Created by government decree in January 2021, the SSA militia is commanded by one of the most powerful militia leaders in Tripoli, Abdel-Ghani Al-Kikli (Ghenwa). He was appointed, despite the well-documented history of crimes by militias under his command.

“Legitimizing abusive militia leaders and putting them on state payroll, with no questions asked only empowers them to continue trampling on the rights of more people with complete impunity,” said Diana Eltahawy, Deputy Regional Director for the Middle East and North Africa at Amnesty International.

“It can come as no surprise that Abdel Ghani Al-Kikli’s new militia is yet again involved in horrific crimes – whether against migrants and refugees or Libyans. For over a decade, militias under his command terrorized people in the Tripoli neighbourhood of Abu Salim, through enforced disappearances, torture, unlawful killings and other crimes under international law. He should be investigated and, if there is enough admissible evidence, prosecuted in a fair trial,” she added.
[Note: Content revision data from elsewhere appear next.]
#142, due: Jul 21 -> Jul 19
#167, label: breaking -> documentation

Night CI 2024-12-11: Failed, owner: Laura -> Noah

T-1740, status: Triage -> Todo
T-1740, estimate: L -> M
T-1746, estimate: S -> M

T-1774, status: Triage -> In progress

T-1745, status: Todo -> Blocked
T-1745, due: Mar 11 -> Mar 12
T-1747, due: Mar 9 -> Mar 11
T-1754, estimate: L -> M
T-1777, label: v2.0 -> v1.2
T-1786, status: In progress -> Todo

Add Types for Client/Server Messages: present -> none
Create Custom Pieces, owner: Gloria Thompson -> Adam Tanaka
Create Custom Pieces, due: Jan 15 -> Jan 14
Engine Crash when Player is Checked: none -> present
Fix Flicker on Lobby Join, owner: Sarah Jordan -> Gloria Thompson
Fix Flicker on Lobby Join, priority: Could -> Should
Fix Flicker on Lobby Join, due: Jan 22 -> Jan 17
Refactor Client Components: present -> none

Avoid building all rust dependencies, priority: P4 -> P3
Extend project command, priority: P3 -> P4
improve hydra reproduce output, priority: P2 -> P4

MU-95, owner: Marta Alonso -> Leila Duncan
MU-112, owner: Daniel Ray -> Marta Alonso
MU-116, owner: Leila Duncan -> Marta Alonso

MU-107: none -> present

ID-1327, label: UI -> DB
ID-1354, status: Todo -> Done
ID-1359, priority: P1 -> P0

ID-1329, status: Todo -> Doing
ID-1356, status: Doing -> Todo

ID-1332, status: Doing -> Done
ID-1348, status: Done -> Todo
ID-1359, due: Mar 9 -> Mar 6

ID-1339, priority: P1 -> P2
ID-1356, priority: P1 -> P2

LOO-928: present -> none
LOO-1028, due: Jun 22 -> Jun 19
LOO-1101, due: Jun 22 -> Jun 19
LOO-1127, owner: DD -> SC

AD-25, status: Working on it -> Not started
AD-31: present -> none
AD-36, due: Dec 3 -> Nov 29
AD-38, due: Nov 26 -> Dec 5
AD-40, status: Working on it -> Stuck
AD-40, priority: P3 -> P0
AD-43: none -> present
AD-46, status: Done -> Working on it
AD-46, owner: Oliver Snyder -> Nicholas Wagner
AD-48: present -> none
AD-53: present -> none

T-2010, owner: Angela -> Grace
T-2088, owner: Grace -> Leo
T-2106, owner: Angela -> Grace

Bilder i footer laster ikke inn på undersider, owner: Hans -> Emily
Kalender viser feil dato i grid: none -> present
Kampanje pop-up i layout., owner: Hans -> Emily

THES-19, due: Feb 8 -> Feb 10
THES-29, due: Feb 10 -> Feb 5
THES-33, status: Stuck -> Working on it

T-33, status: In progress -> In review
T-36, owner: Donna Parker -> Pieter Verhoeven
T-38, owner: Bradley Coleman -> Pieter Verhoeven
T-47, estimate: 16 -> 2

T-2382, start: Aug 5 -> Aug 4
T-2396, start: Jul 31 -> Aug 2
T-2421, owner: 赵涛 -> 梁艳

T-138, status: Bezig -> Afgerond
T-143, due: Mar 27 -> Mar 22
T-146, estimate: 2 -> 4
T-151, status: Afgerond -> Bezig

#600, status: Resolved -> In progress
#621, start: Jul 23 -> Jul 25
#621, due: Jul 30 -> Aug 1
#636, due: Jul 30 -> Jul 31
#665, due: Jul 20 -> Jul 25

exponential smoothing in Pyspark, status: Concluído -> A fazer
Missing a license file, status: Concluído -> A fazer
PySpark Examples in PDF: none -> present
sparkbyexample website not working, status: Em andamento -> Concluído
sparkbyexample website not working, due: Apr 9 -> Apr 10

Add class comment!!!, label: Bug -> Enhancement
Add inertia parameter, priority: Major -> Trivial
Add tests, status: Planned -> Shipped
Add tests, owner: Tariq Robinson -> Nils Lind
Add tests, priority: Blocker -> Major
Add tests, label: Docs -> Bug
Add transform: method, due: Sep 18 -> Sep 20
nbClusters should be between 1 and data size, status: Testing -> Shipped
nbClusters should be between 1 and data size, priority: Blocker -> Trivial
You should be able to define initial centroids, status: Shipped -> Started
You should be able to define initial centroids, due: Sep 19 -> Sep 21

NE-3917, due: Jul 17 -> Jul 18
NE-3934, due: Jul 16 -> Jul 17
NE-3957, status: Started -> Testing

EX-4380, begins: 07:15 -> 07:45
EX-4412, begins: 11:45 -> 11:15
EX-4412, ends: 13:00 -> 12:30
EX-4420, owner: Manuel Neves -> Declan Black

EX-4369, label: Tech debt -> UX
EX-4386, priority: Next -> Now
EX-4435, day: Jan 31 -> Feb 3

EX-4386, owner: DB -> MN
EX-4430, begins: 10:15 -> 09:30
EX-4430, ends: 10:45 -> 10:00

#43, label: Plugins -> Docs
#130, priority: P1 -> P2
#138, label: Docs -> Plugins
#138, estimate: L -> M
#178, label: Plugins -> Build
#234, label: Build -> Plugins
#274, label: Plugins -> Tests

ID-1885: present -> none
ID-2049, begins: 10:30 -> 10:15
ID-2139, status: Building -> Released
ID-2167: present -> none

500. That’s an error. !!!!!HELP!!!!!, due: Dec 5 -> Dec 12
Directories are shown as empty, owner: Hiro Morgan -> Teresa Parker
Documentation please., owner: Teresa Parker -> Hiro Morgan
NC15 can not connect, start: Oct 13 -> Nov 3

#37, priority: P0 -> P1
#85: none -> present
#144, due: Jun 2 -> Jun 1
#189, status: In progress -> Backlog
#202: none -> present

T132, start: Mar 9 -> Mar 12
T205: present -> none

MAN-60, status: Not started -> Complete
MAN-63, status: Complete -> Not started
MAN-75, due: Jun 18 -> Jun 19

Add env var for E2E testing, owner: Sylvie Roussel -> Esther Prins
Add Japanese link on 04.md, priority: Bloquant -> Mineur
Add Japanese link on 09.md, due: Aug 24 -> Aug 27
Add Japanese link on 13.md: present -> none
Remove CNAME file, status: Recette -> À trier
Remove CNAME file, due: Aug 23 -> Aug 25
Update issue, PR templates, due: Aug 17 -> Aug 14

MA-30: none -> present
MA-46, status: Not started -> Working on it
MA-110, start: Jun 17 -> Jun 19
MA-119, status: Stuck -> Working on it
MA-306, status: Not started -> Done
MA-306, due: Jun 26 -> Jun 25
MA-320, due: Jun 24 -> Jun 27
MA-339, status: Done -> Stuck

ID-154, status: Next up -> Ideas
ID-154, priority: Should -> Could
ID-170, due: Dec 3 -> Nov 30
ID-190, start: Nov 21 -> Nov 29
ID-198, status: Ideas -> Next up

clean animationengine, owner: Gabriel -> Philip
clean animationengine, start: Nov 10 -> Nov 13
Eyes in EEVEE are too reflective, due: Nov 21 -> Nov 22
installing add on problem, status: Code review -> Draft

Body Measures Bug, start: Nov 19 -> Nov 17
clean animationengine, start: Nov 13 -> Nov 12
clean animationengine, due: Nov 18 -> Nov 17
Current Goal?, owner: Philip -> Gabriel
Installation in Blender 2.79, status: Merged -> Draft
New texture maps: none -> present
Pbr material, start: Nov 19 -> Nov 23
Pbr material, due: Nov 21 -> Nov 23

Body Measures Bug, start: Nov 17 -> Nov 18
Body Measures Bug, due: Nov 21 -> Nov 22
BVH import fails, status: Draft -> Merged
Amnesty wrote to the Libyan authorities regarding the complaints received against Ghnewa, and his former deputy, Lotfi Al-Harari on 19 April 2022. It demanded their removal from positions that would allow them to commit further violations, interfere in investigations, or grant them immunity, pending investigations. No response was received in time for publication.

An Amnesty delegation visited Libya in February, and spoke to nine people who said they suffered grave human rights violations at the hands of the SSA members. As well as eight family members, and three activists.

Ministry of Interior representatives in Tripoli confirmed that the SSA intercepts refugees and migrants at sea, and takes them to detention centres under their control. They said that the ministry has no oversight over the SSA’s operations, since it answers to the President, not the Minister of Interior.

SSA’s interceptions, since September 2021 have been marred by reports of violence, leading to loss of life at sea. On 18 February 2022, SSA forces were responsible for the death of one man, and the injury of others during the interception of a boat in the Mediterranean, according to the International Organization for Migration (IOM).

Amnesty documented recent crimes, including enforced disappearances and deaths in custody by SSA militiamen. For instance, the body of a 34-year-old man was found with clear signs of torture in August 2021. He had been abducted days earlier by men affiliated with the SSA in Tripoli.

Six former detainees, held at a detention facility between 2016 and 2019 run by the Central Security Force-Abu Salim when Ghenwa was commander told Amnesty that they were “subjected to mock executions, food deprivation, beatings, electric shocks, sexual violence, and denial of medical care while in custody.”

The Government of National Unity’s (GNU) 2021 proposed budget allocated 40 million LYD (8.9 million USD) to the SSA, of which 5 million LYD (1.1 million USD) was for payroll. Additional ad hoc payments also take place: in February 2022, GNU Prime Minister Abdel-Hamid Dbaiba authorized a payment of 132 million LYD (around $28 million) to the SSA.

Since its founding, the militia rapidly expanded its influence beyond Tripoli to Al-Zawiya and towns in western Libya.